What is needed -> Below are entries with pictures in them. Output exactly the lines starting at the line with "immunohistochemical staining in" and ending at the line with "(3,3'-diaminobenzidine) immunohistochemical staining", both included, but not the pictures.

*** Opening Stored data ***

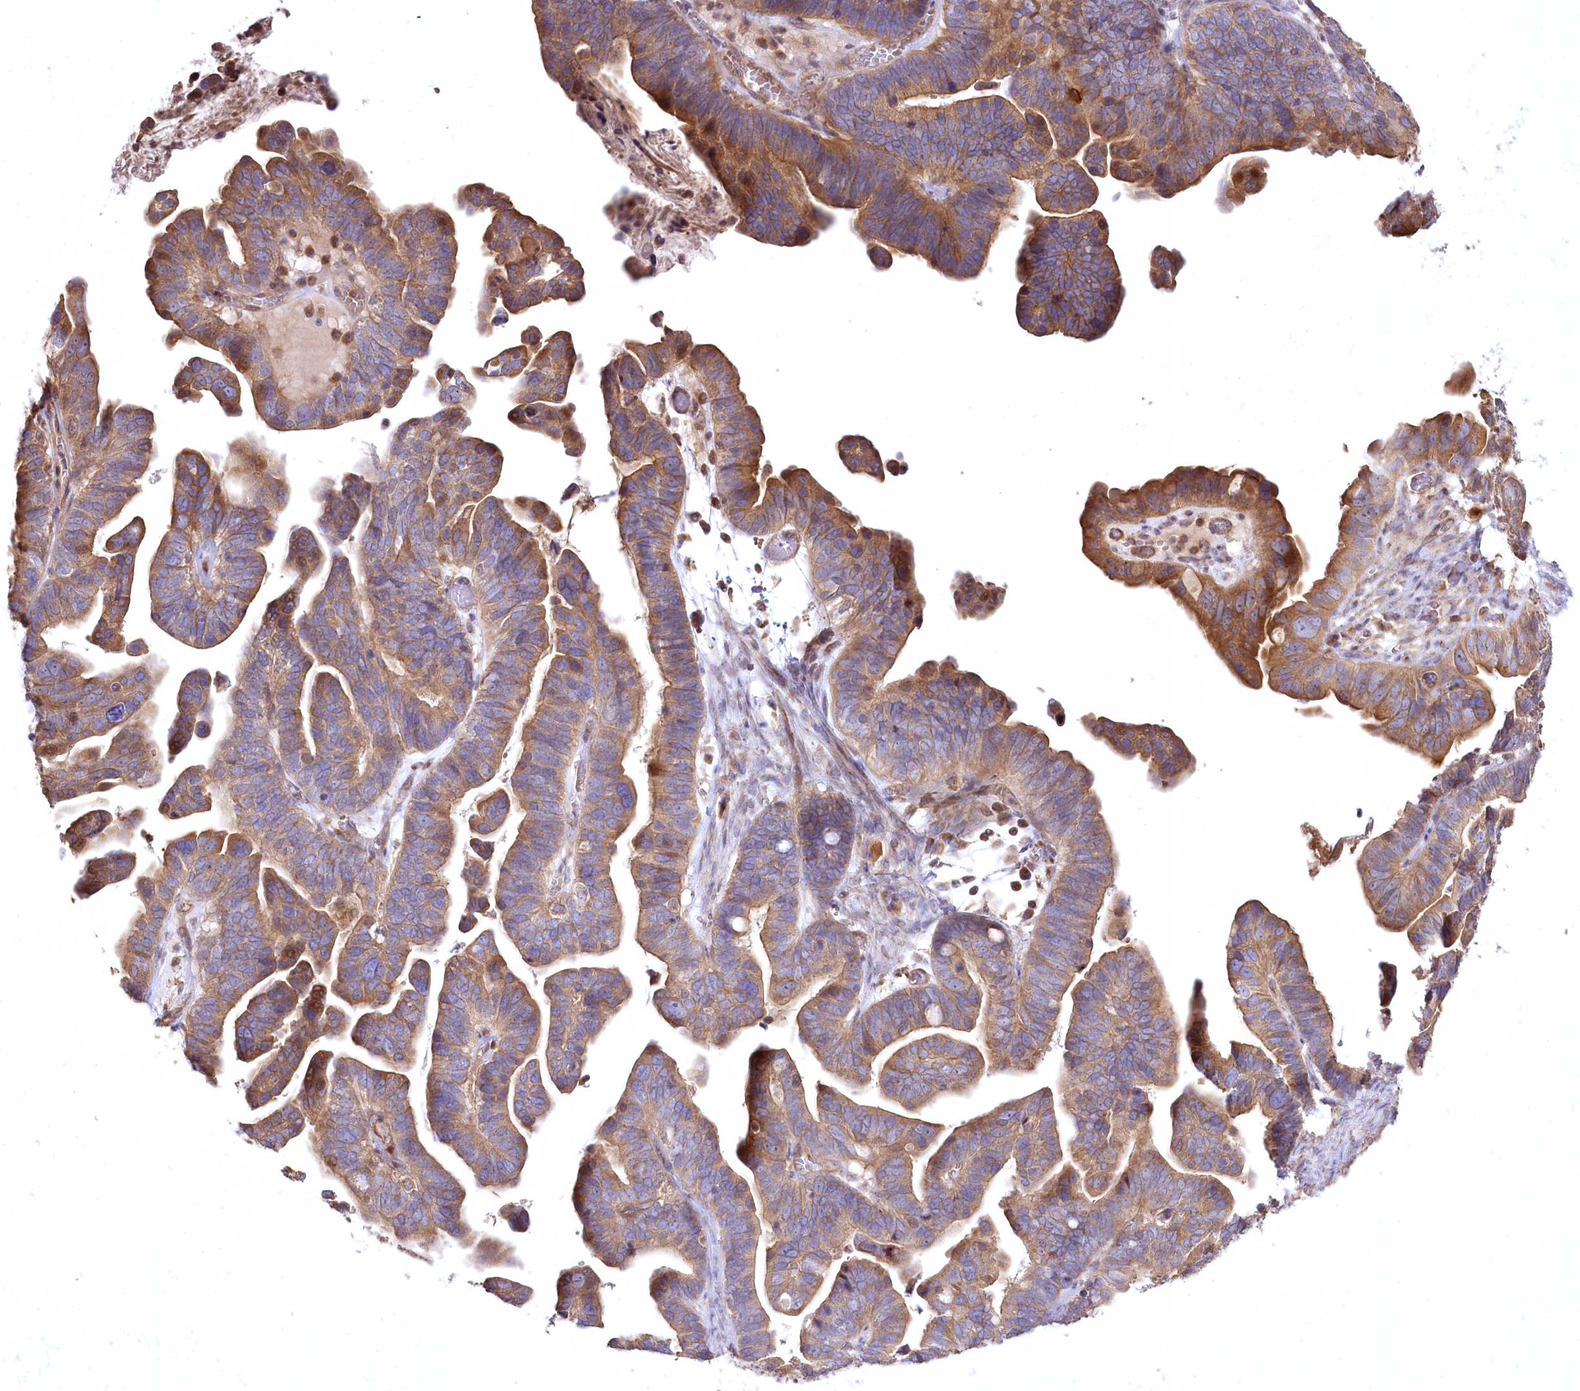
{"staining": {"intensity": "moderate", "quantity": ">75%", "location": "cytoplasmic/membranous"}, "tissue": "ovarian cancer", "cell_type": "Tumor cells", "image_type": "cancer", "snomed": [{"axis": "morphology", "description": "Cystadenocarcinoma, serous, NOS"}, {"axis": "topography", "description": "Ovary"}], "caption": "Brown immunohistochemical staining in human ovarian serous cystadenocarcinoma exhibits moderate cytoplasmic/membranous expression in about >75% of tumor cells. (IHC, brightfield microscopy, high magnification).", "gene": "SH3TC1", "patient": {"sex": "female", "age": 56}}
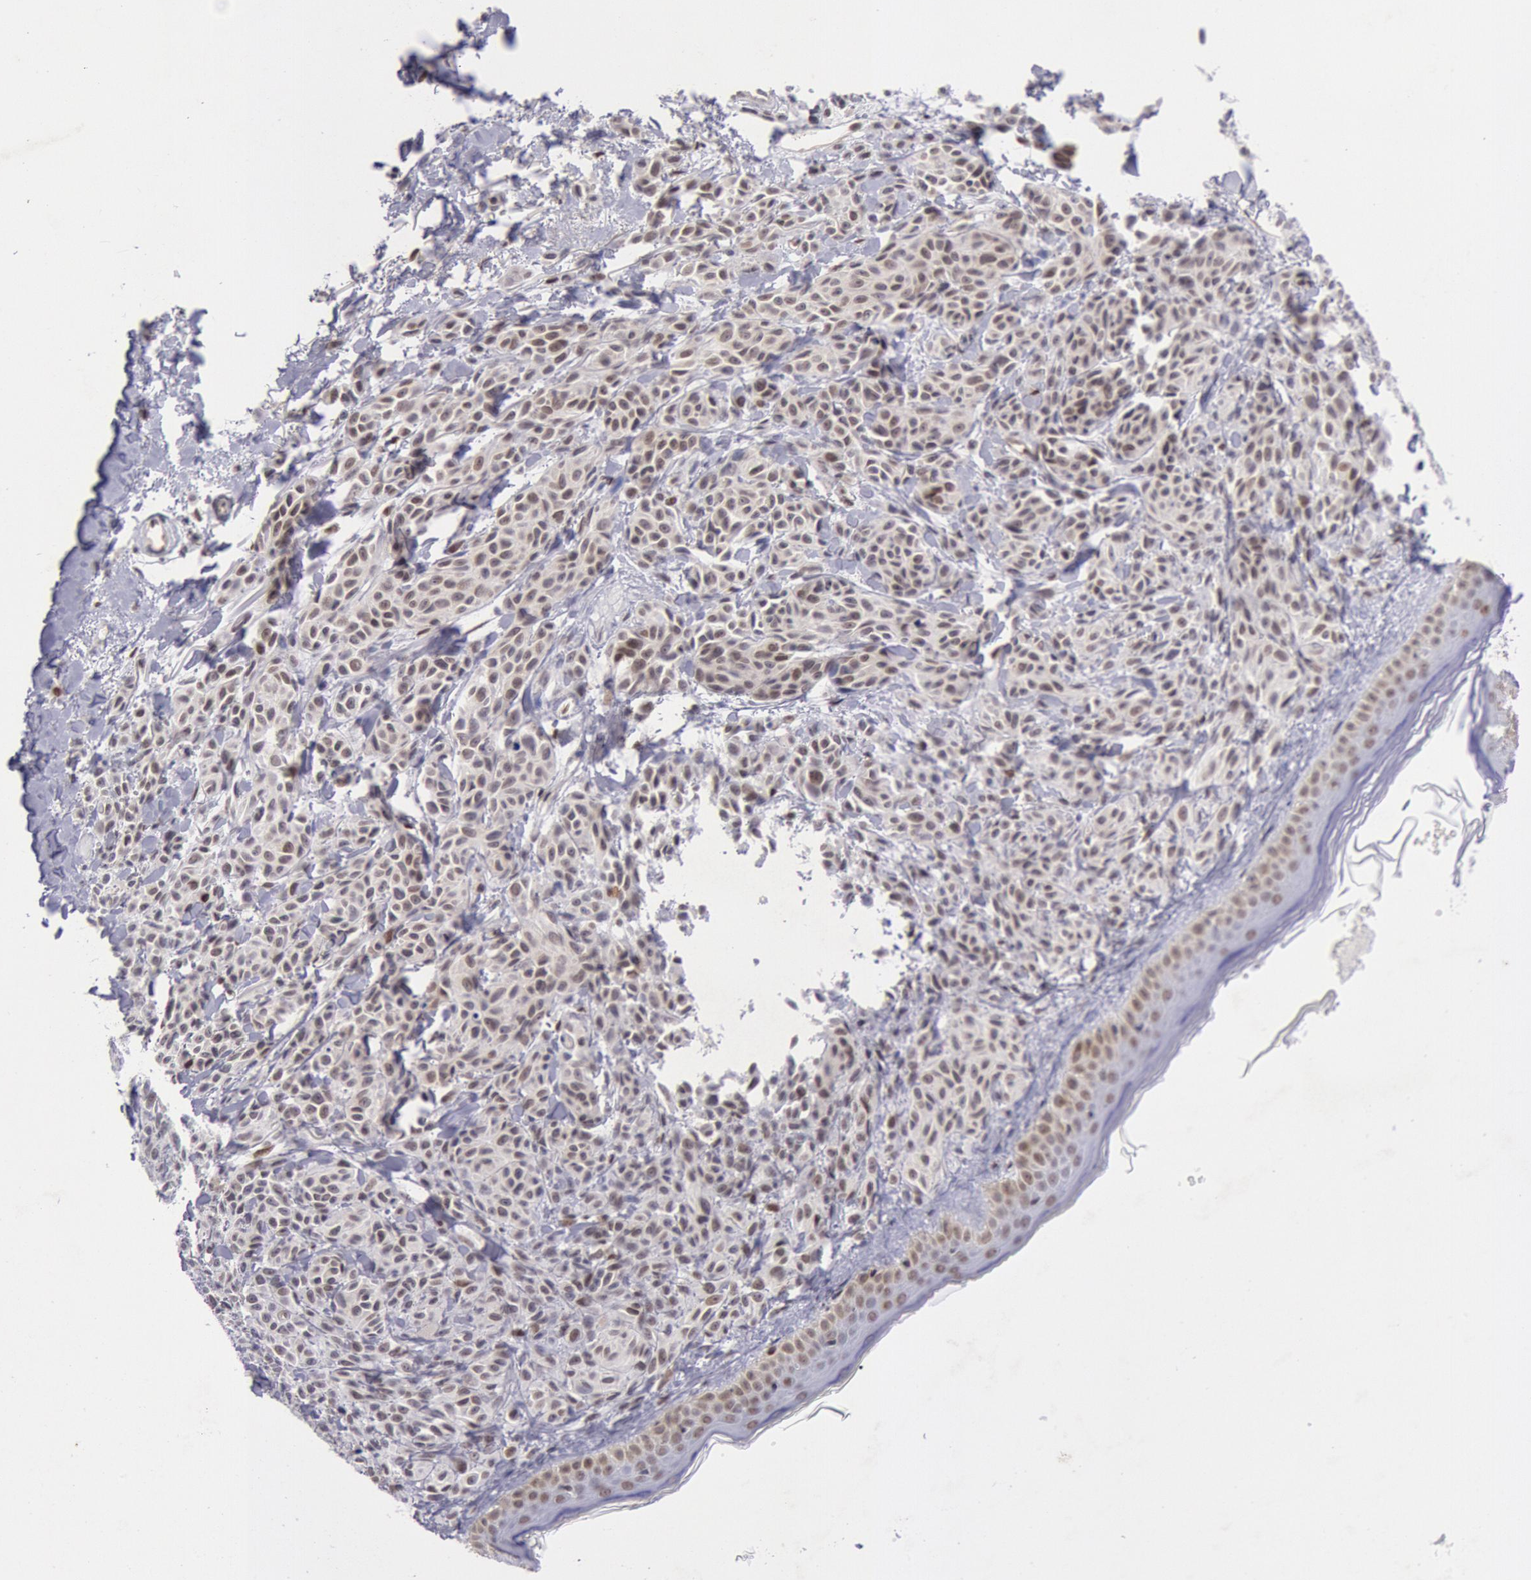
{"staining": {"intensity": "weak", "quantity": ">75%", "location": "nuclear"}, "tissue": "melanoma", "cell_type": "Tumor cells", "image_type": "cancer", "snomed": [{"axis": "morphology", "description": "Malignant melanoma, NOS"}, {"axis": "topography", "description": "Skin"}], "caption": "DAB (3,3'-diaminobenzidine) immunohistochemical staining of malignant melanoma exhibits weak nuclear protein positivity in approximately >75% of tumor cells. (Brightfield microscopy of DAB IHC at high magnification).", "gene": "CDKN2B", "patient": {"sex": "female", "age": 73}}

*** Closing Stored data ***
*** Opening Stored data ***

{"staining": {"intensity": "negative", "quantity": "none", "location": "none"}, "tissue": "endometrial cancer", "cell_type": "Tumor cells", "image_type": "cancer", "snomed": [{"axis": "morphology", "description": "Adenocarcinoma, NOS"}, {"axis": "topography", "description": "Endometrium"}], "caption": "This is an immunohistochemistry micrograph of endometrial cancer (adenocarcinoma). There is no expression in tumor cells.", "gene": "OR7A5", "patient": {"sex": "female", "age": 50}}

*** Closing Stored data ***

Answer space ->
{"staining": {"intensity": "moderate", "quantity": ">75%", "location": "cytoplasmic/membranous"}, "tissue": "ovarian cancer", "cell_type": "Tumor cells", "image_type": "cancer", "snomed": [{"axis": "morphology", "description": "Cystadenocarcinoma, serous, NOS"}, {"axis": "topography", "description": "Ovary"}], "caption": "Brown immunohistochemical staining in human ovarian serous cystadenocarcinoma exhibits moderate cytoplasmic/membranous expression in about >75% of tumor cells. (IHC, brightfield microscopy, high magnification).", "gene": "SH3TC1", "patient": {"sex": "female", "age": 56}}
{"staining": {"intensity": "weak", "quantity": ">75%", "location": "nuclear"}, "tissue": "melanoma", "cell_type": "Tumor cells", "image_type": "cancer", "snomed": [{"axis": "morphology", "description": "Malignant melanoma, NOS"}, {"axis": "topography", "description": "Skin"}], "caption": "DAB (3,3'-diaminobenzidine) immunohistochemical staining of malignant melanoma exhibits weak nuclear protein positivity in approximately >75% of tumor cells. (Brightfield microscopy of DAB IHC at high magnification).", "gene": "CDKN2B", "patient": {"sex": "female", "age": 73}}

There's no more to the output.